21. An apparatus according to claim 20, further comprising a feedback mechanism adapted to make available to a receiver of the un-dropped packets indicia of the dropped packets.

22. A transmission medium through which a signaling bitstream flows, the signaling bitstream comprising,

a stream of sequenced signal units formatted according to a network level signaling protocol and encapsulated in data link packets formatted according to a data link protocol, where for substantially all of the packets, no two sequential packets carry fill-in signal units that have identical forward and backward sequence numbers, and where the data link packets are unencapsulated.
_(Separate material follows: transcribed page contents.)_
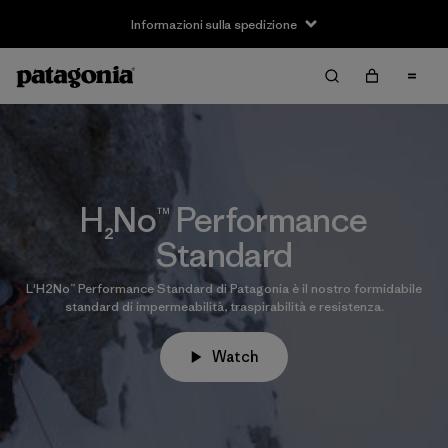
Informazioni sulla spedizione
H₂No™ Performance
Standard
L'H2No™ Performance Standard di Patagonia è il nostro formidabile
standard di impermeabilità, traspirabilità e resistenza.
Watch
23. A transmission medium according to claim 22, wherein the packets were originated on a data link by a signaling device during at least one idle period on the data link, and wherein at least two adjacent signal units are non-duplicate signal units that correspond to the idle period.

24. A computer-readable storage storing information enabling a computer to perform a process for filtering data link frames communicated over a data link between a data link transmitter and a data link receiver, where the frames are transmitted according to a data link protocol, the process comprising:

receiving the data link frames generated by the transmitter according to the data link protocol; and

based on the received data link frames, forwarding at least some of the received data link frames to the data link receiver while preventing the data link receiver from receiving at least some redundant frames that are for at least one of maintaining and continuously filling the data link.

25. An apparatus for use on a data link on which occasionally a repetitive packet pattern is transmitted to maintain the data link, the apparatus comprising:

receiving means for receiving packets on the data link;

processing means coupled to the receiving means for recognizing duplicate packets received by the input means and for causing such recognized duplicate packets to be dropped from the data link; and

output means coupled to the input module for outputting the packets not dropped by the processing means.